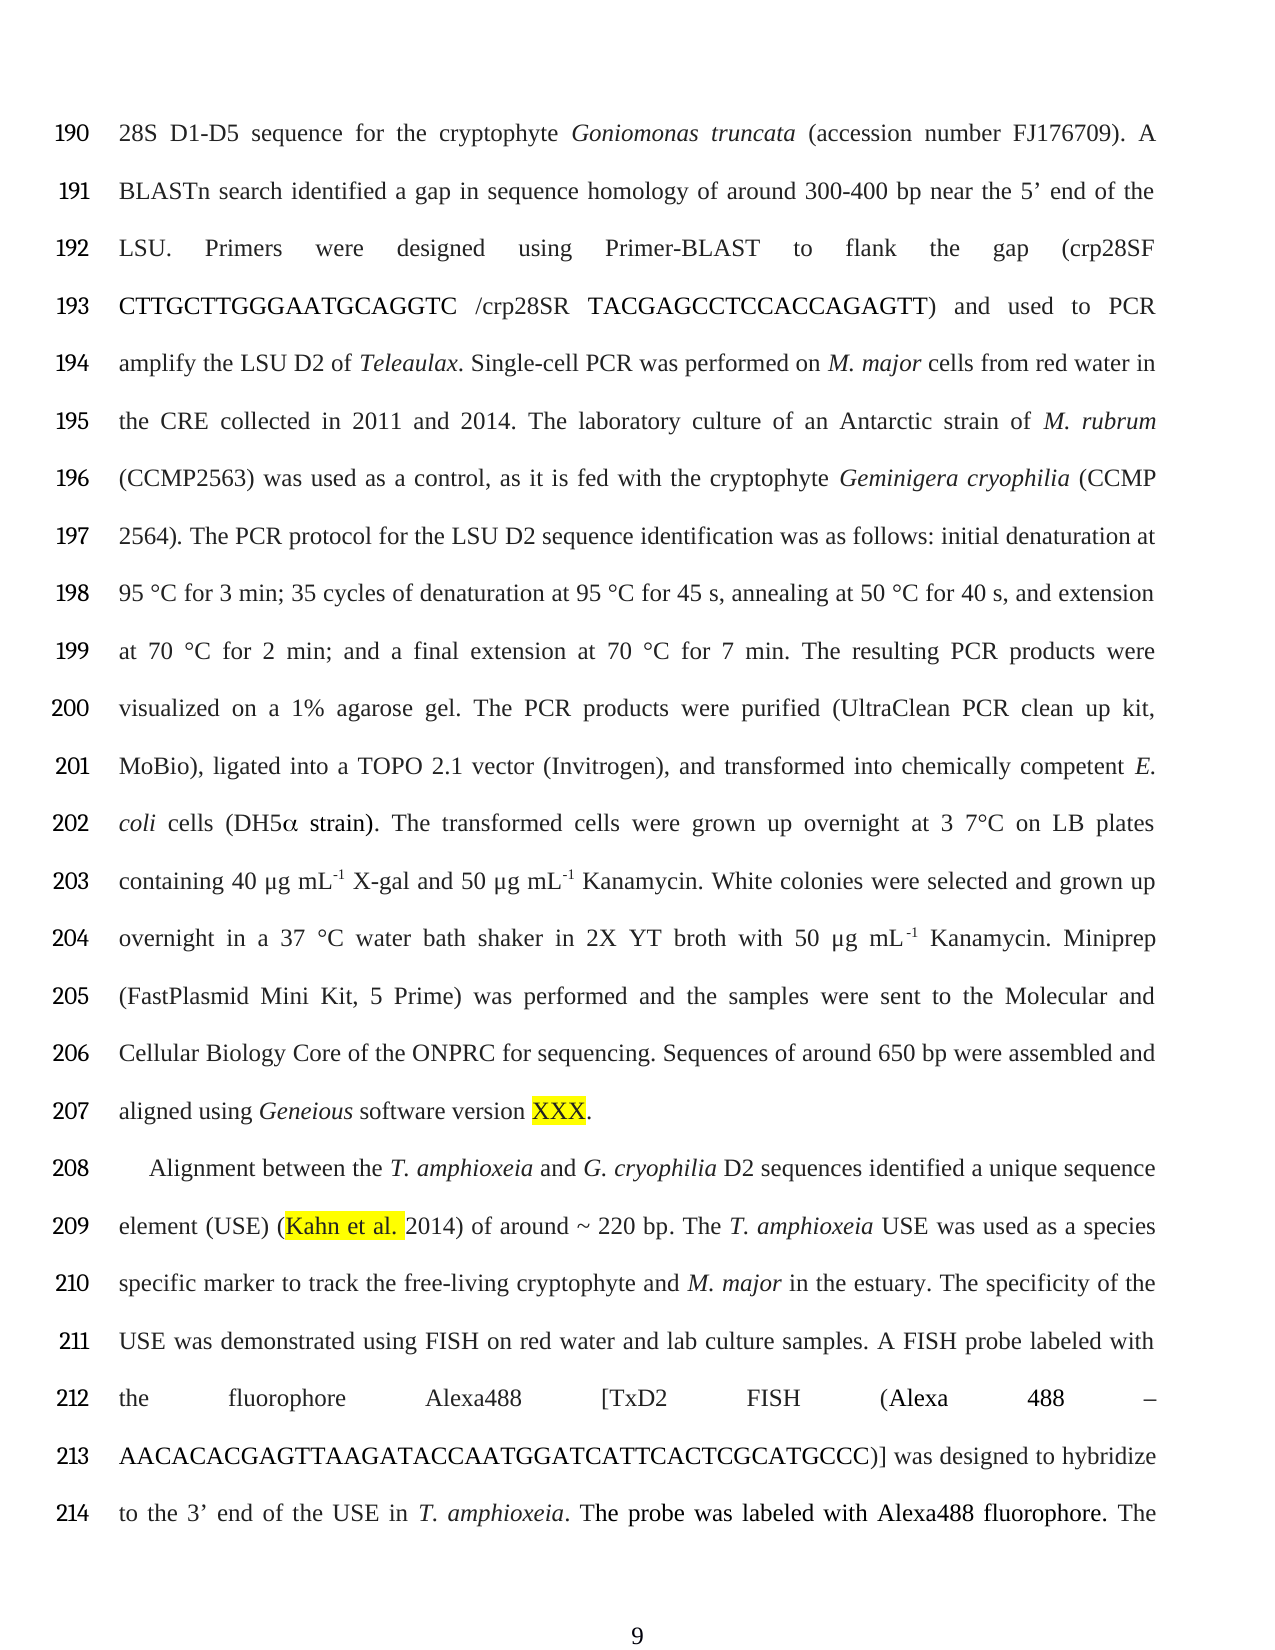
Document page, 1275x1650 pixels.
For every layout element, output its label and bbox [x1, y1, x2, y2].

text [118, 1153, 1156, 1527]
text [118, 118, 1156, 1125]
---
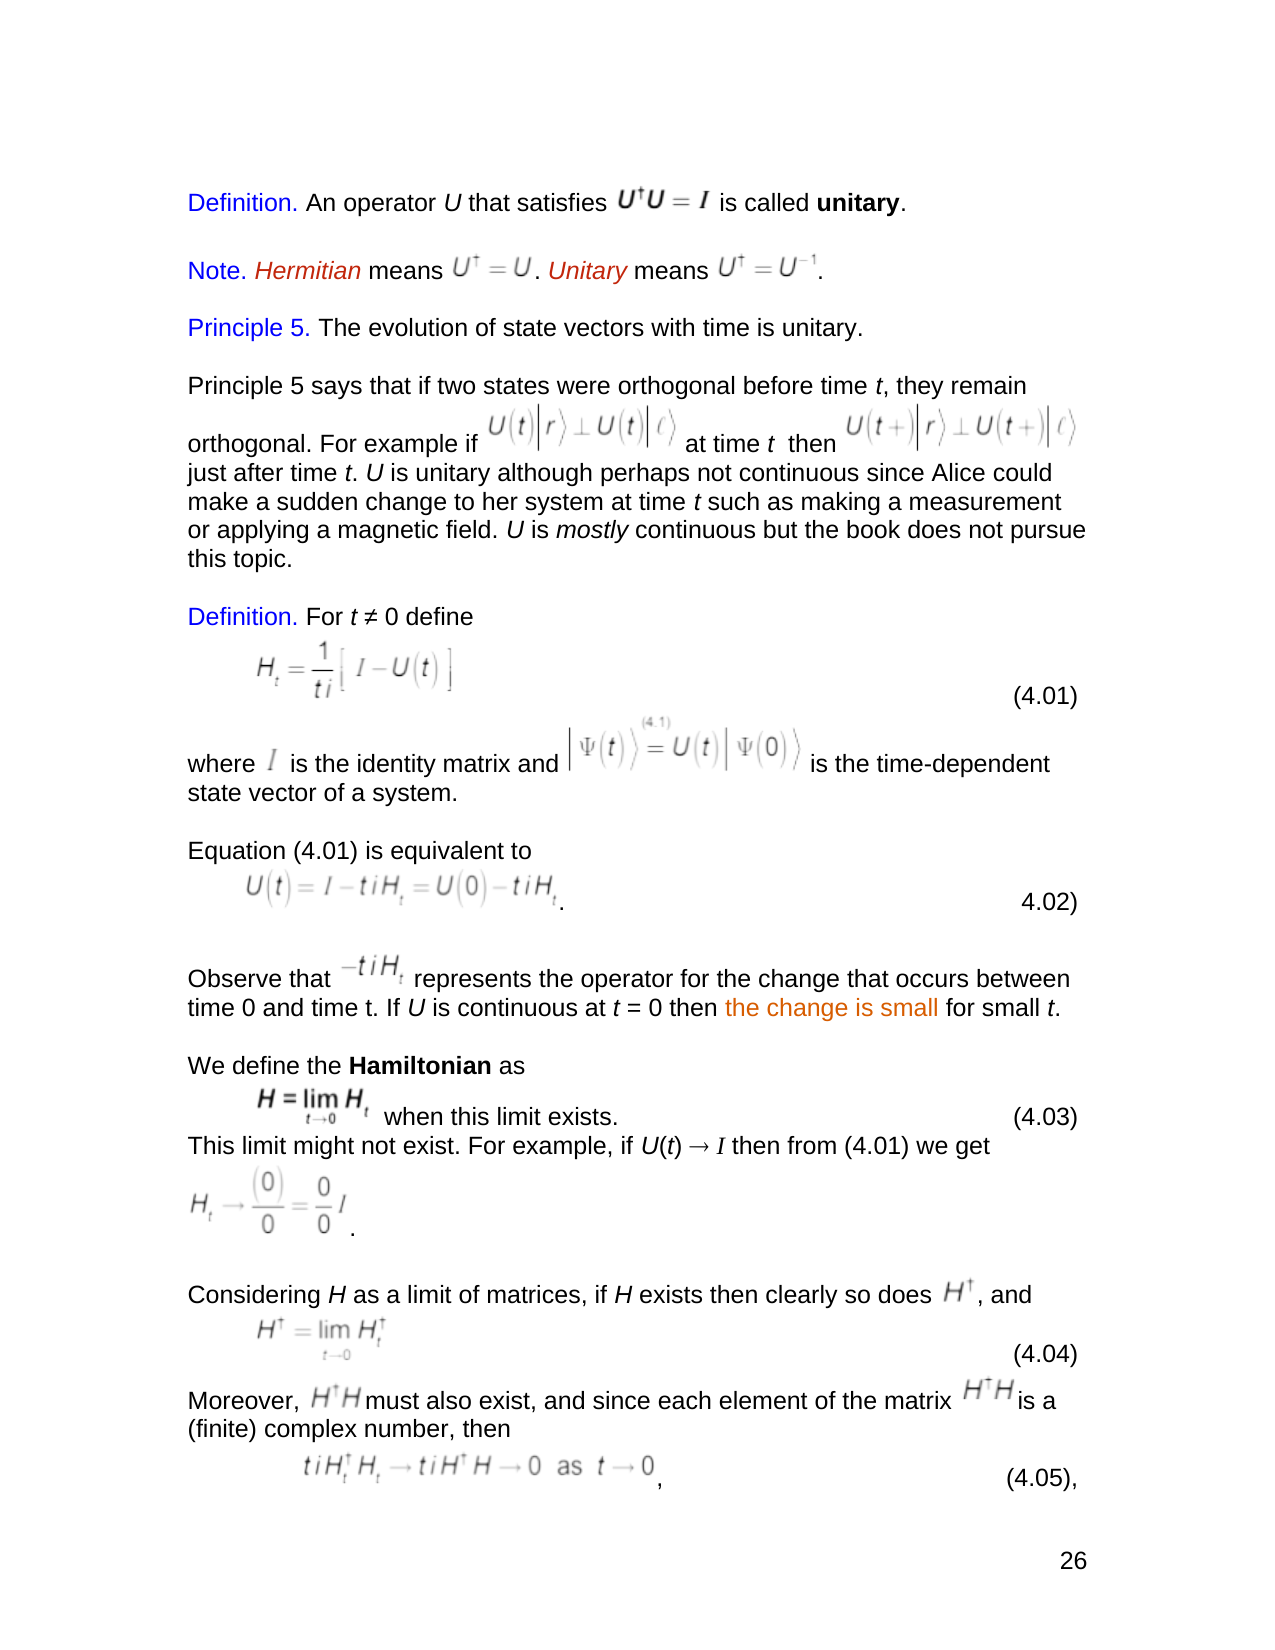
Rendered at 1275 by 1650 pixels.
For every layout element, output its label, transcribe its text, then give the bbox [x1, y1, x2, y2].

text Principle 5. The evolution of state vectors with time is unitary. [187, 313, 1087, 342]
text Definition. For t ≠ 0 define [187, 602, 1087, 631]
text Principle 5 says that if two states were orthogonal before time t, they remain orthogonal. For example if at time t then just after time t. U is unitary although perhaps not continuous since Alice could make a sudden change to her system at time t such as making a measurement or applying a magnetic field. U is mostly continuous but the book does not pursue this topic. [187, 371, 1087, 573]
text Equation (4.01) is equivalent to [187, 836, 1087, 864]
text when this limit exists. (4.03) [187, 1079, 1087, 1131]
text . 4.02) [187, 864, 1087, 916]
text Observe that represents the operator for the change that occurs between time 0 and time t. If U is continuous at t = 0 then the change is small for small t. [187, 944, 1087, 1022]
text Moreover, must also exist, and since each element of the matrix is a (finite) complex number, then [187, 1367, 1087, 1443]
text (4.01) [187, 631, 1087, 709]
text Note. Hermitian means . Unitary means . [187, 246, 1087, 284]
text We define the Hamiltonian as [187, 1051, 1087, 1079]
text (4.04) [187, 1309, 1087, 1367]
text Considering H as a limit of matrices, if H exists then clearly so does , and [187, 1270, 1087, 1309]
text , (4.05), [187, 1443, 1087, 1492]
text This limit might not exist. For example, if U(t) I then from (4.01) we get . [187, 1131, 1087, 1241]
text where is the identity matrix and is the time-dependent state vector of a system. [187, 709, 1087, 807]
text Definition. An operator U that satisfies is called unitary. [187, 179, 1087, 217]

#### WHAT THE TASK ASKS:
Look through the records and copy every line that has the word "pixels".

#### YOUR SOLUTION:
Document page, 1275x1650 pixels.
Rendered at 1275 by 1650 pixels.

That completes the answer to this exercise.